The des-institutionalization shows itself in the accumulation of three lost decades. During the seventies, Latin America lived a lost decade from a political point of view: the extension of authoritarian governments in the area- with few small islands of limited democracy- characterized by the power abuse, the law disrespect, the human rights violation, the elimination of a political generation of renewal, the political parties disarticulation and the devaluation of public ethics, meant an enormous institutional weakening.

During the eighties, the decade was lost in the economic field: the prevailing notes were low growth, high indebtedness, high volatility, increasing labour informality, poor technological capacity and collapse of the quality of life.

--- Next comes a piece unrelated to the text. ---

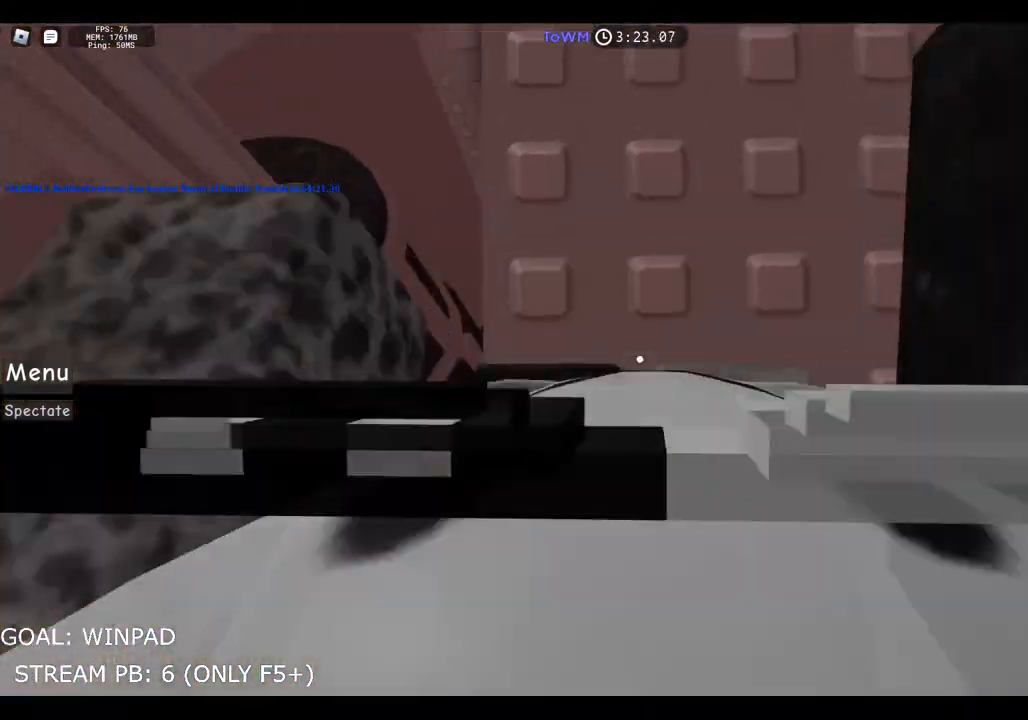
{"keys": ["d"], "events": [[267, "w", "up"], [400, "d", "down"]]}
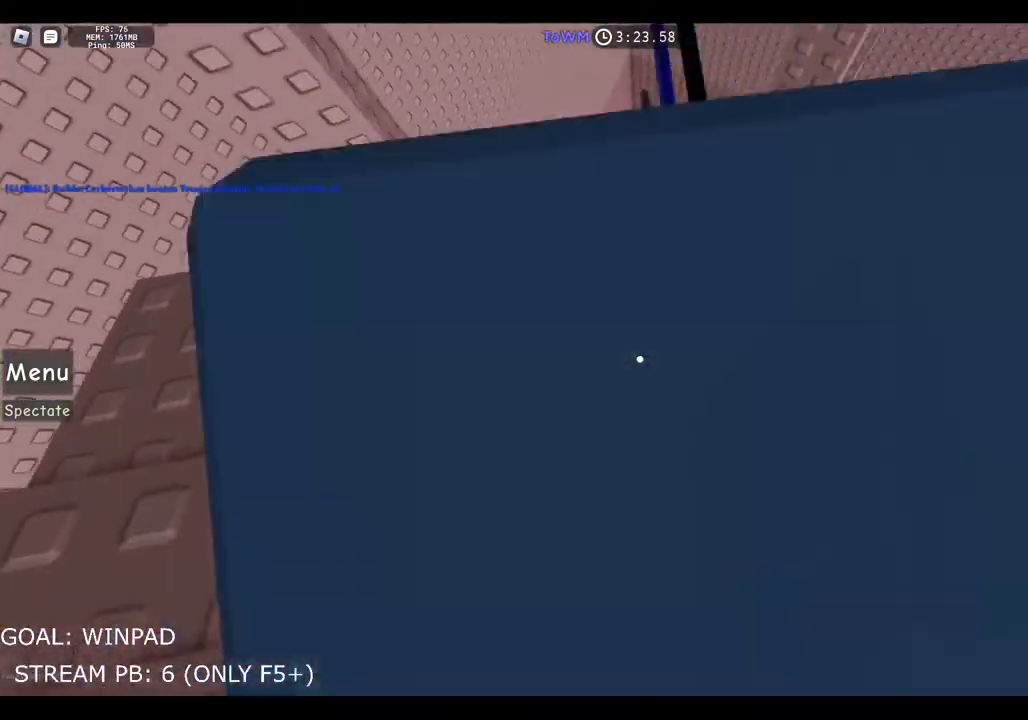
{"keys": ["s"], "events": [[50, "d", "up"], [117, "s", "down"], [217, "s", "up"], [384, "s", "down"]]}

During the nineties, South America went over a lost decade in the social front: the inequality deepened, the struggle between classes and ethnic groups increased, the indexes of poverty and indigence kept at high level, the city violence increased, the unemployment multiplied, the education was neglected and the health deteriorated. It is unreasonable to believe that the sum of so many years of unrest can be indefinitely contained or resolved by force.

The dis-integration is observed not only in the processes but in the mechanisms of political, economic and diplomatic unity in South America. From a historical point of view, the experience is frustrating: the Latin American Coordination Special Commission (“Comisión Especial de Coordinación Latinoamericana”, CECLA) conceived as a diplomatic mechanism of regional articulation, had an ephemeral life; the two mainstays of the economic integration –the Latin America Free Trade Association (“Asociación Latinoamérica de Libre Comercio”, ALALC) and the Latin American Association of Integration (“Asociación Latinoamericana de Integración”, ALADI)– are, de facto, dead; the important space of economic consulting and co-operation –the Latin American Economic System (“Sistema Económico Latinoamericano”, SELA)– has been collapsing; while the more relevant conceptual nucleus for the projection of the region towards the world –the Economic Commission for Latin America and the Caribbean (“Comisión Económica para América Latina”, CEPAL)– has stopped being, for some time past, an innovator reference to process and propose an alternative model of internal growth or a daring scheme of external insertion.

Currently, the Andean Community of Nations (“Comunidad Andina de Naciones”, CAN) is going through its worst time of fragmentation, Colombia and Peru already negotiated commercial agreements with US, Ecuador is trying to sign its own with Washington, Bolivia prefers to incline towards the South Cone and Venezuela announced its definitive abandonment of the CAN.

At the same time, the South Common Market (“Mercado Común del Sur”, MERCOSUR) lives its more still moment, without moving towards a perfect customs union nor seeking a minimal institutionalization, meanwhile Paraguay and Uruguay –through different ways but with similar objectives– threaten to abandon the MERCOSUR.

Beyond the rhetoric in favour of the union and convergence, the spaces, commitments and integration pacts in the region are seriously weakened, almost dying.

The conjunction of the dis-institutionalization and dis-integration has lead Latin America towards fragile States, broken societies, feeble economies and inconsistent diplomacies. The aggravation of these two dynamics predicts more instability and disintegration towards the future.

Probably, only the effective enlargement of democracy in the region may establish an internal and regional order, fairer, safer and with more justice.